L’extraction du sable est également à l’arrêt étant donné que les bateaux ne peuvent plus accéder aux plates-formes d’extraction. Alors que le propriétaire d’un restaurant voisin m’a emmené sur une terrasse extérieure, surplombant le bassin du Pô.
« Ce restaurant appartenait à mes arrière-grands-parents », dit-il. « Quand j’étais gamin, je pêchais depuis cette terrasse directement dans la rivière. La canne atteignait facilement l’eau, et il y avait plein de poissons. Maintenant, comme vous pouvez le voir, le cours d’eau est loin, très loin. Et là ne sont pratiquement pas des poissons. »
Les autorités locales, régionales et nationales de gestion de l’eau subissent une pression croissante pour trouver des solutions.
J’ai rencontré le directeur général de l’Agence du fleuve Pô. Il m’a dit qu’il s’agissait de la sixième crise de l’eau dans la région au cours des 20 dernières années.

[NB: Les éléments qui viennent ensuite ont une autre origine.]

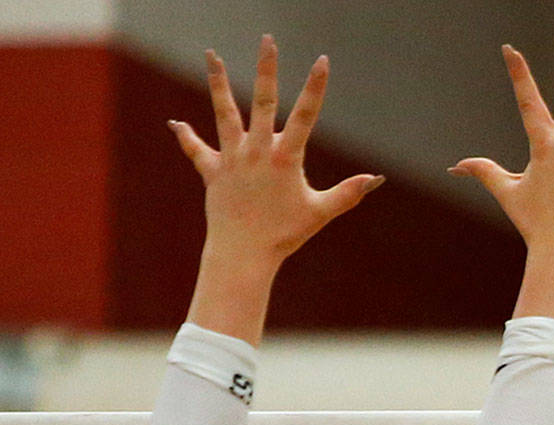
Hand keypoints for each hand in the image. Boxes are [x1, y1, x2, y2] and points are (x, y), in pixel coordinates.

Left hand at [169, 37, 383, 265]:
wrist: (243, 253)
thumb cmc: (285, 235)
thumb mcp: (320, 212)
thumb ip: (348, 193)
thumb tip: (377, 179)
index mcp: (286, 158)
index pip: (306, 115)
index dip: (315, 87)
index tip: (322, 61)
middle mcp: (257, 151)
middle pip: (263, 101)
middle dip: (267, 69)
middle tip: (268, 41)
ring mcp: (232, 158)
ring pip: (225, 113)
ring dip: (219, 83)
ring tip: (212, 56)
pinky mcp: (212, 171)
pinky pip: (197, 151)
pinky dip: (187, 138)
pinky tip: (176, 124)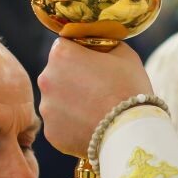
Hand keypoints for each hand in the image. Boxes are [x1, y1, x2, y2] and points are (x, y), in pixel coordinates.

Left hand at [38, 39, 151, 157]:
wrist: (131, 131)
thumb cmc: (129, 87)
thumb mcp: (123, 53)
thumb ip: (104, 45)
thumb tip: (99, 48)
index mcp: (61, 54)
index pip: (64, 47)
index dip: (79, 54)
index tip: (92, 64)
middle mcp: (46, 78)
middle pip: (56, 74)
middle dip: (72, 78)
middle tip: (96, 89)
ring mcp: (46, 108)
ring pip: (57, 101)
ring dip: (71, 103)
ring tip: (95, 111)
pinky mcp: (51, 132)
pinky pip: (60, 124)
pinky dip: (72, 124)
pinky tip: (90, 126)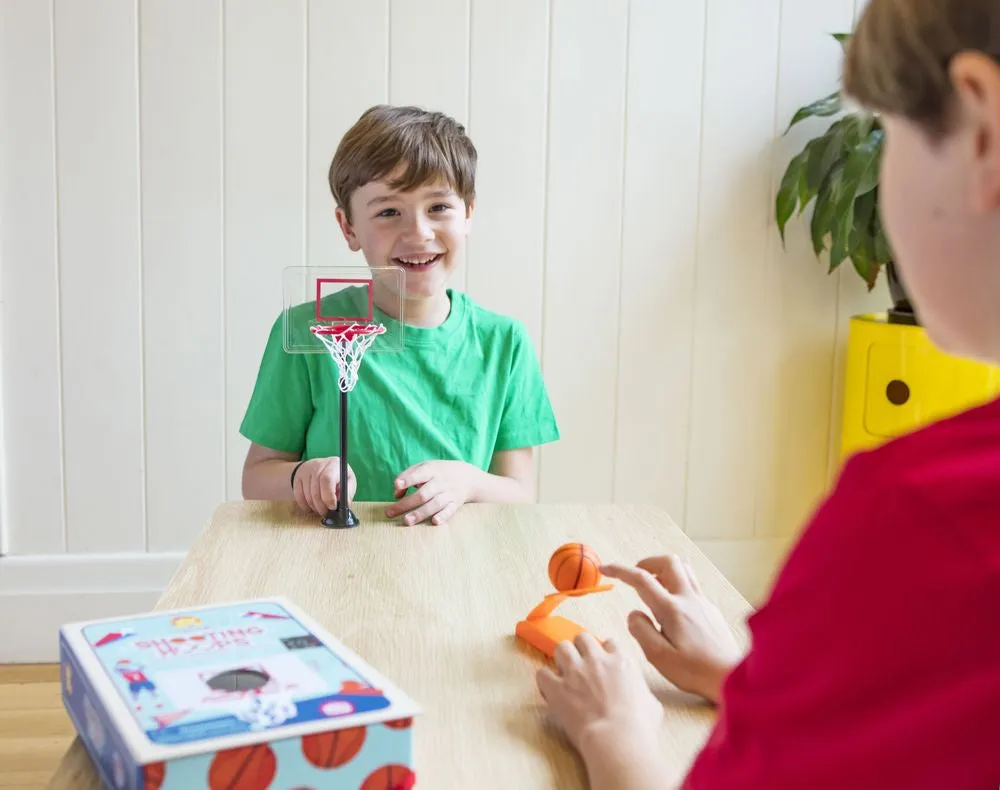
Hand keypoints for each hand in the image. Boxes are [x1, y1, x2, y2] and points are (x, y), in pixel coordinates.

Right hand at [291, 457, 356, 516]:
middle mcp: (318, 465)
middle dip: (321, 506)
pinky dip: (305, 506)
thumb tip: (344, 504)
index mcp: (334, 465)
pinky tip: (312, 507)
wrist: (321, 467)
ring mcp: (306, 471)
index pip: (327, 480)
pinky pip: (298, 497)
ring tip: (321, 509)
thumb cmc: (338, 478)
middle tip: (326, 513)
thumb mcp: (348, 481)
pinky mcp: (297, 478)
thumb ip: (347, 492)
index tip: (332, 507)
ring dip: (314, 507)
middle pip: (316, 490)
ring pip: (307, 496)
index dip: (329, 496)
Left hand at [386, 460, 480, 524]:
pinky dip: (443, 516)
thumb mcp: (424, 467)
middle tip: (390, 513)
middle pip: (423, 494)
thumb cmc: (438, 472)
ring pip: (434, 504)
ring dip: (420, 513)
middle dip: (406, 504)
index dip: (408, 479)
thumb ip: (407, 476)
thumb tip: (396, 494)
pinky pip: (450, 511)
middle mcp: (441, 482)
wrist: (467, 477)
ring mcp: (449, 494)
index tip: (397, 485)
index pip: (419, 474)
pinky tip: (434, 522)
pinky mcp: (455, 504)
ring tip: (406, 521)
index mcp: (432, 470)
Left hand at [536, 634, 663, 770]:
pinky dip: (545, 680)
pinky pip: (542, 673)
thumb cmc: (639, 726)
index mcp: (621, 662)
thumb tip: (640, 697)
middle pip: (583, 638)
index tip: (602, 662)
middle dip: (580, 649)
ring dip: (562, 658)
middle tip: (581, 663)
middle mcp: (596, 660)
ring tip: (564, 672)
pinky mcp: (556, 688)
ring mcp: (575, 671)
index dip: (604, 652)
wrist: (617, 737)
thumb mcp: (651, 704)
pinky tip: (550, 689)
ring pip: (562, 647)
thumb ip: (641, 692)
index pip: (609, 643)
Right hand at [602, 555, 742, 703]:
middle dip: (647, 562)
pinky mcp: (710, 610)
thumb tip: (634, 613)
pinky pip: (692, 584)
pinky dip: (676, 583)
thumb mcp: (659, 657)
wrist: (731, 677)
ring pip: (683, 569)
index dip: (620, 570)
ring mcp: (702, 602)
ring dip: (664, 570)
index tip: (605, 568)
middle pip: (668, 561)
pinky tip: (672, 605)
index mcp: (672, 609)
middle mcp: (688, 599)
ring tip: (653, 586)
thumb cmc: (695, 671)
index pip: (641, 579)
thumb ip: (641, 631)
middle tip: (635, 576)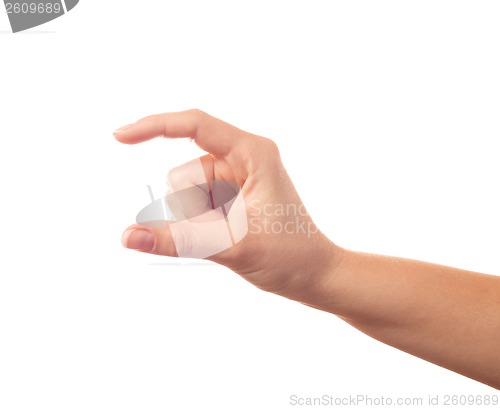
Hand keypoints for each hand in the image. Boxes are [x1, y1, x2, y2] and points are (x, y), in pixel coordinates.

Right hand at [114, 109, 338, 301]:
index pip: (194, 125)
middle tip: (225, 233)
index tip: (119, 137)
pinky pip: (195, 206)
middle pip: (185, 174)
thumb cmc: (288, 256)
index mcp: (252, 152)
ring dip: (195, 219)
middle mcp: (243, 157)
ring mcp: (237, 177)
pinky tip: (228, 236)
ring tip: (231, 236)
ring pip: (186, 193)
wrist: (314, 275)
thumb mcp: (230, 246)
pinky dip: (200, 224)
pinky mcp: (232, 195)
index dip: (154, 126)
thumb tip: (128, 236)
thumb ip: (177, 239)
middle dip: (189, 209)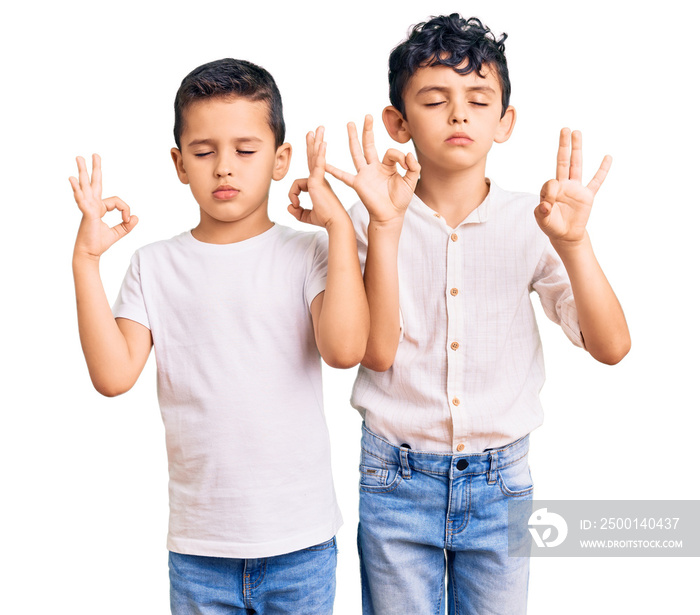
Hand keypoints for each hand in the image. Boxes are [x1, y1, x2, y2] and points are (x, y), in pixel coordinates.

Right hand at [70, 154, 137, 258]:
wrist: (89, 253)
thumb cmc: (99, 243)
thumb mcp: (117, 233)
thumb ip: (127, 225)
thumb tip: (136, 217)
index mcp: (99, 208)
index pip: (117, 201)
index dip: (126, 210)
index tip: (128, 220)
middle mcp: (92, 205)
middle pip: (93, 183)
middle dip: (94, 168)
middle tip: (94, 155)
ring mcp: (87, 207)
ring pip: (86, 186)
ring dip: (82, 171)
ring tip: (79, 157)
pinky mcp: (86, 213)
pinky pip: (82, 199)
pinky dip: (77, 190)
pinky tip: (72, 180)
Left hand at [288, 127, 346, 228]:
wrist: (334, 222)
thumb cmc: (325, 219)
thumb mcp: (306, 216)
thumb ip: (297, 211)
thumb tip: (288, 206)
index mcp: (317, 186)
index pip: (299, 183)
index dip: (293, 195)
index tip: (295, 206)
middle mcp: (319, 179)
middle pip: (313, 158)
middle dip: (313, 145)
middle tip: (313, 131)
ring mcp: (319, 179)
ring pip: (315, 157)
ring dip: (316, 143)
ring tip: (318, 129)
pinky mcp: (318, 180)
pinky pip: (318, 164)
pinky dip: (320, 155)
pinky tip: (323, 143)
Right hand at [326, 115, 419, 224]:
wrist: (390, 216)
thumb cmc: (400, 200)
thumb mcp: (411, 181)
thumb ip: (413, 166)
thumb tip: (408, 154)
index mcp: (386, 166)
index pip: (390, 152)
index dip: (400, 156)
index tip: (406, 164)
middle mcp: (373, 167)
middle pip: (369, 144)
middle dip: (368, 130)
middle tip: (367, 116)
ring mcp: (364, 174)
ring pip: (357, 153)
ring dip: (353, 138)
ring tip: (350, 124)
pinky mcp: (358, 184)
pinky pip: (343, 176)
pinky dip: (333, 170)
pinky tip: (323, 164)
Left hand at [535, 128, 610, 245]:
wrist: (566, 235)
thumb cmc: (552, 226)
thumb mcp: (543, 221)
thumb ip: (542, 212)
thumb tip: (545, 204)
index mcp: (550, 190)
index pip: (549, 183)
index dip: (549, 192)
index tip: (548, 205)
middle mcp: (563, 185)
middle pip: (563, 161)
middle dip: (564, 145)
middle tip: (565, 129)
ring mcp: (576, 189)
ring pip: (577, 165)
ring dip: (577, 149)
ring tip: (577, 132)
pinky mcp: (587, 196)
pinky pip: (596, 181)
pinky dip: (602, 170)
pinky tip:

D’autres crises viendront, donc des stratégies d’atténuation sont urgentes, a-t-il dit. Et il les a énumérées, alors que nous marchions sous la chaleur torride du soleil à côté de la rivière au calme mortel : retenir l’eau de manière plus efficace, concevoir de nouvelles installations de traitement de l’eau afin que l’eau recyclée puisse être réutilisée pour l’agriculture, améliorer la canalisation de l’eau, comme 40 % de l’eau d’irrigation fuit et se perd ; et enfin, développer de nouveaux systèmes d’irrigation intelligents plus efficaces.
Mais tout cela risque de prendre du temps et de l’argent. En attendant, des solutions à court terme doivent être trouvées pour faire face à l’urgence actuelle.
L’un de ceux dont nous avons entendu parler se déroule dans de petits villages autour du lac Majeur. Aussi impensable que cela puisse paraître, ces villages, situés au pied des Alpes, sont actuellement réapprovisionnés en eau potable par camions car leurs sources habituelles sont complètement vides. J’ai filmé une de ces campagnes de distribution ; l’opérateur a mis deux heures pour remplir une citerne d’eau, lors de son quatrième voyage ce jour-là dans le même village.
« L’eau c’est la vie », me dit-il, « sans eau on ne peut rien faire ».
C’est la dernière séquence que j’ai filmée au cours de mon voyage de trois jours vers une terre littéralement sèche comme un os.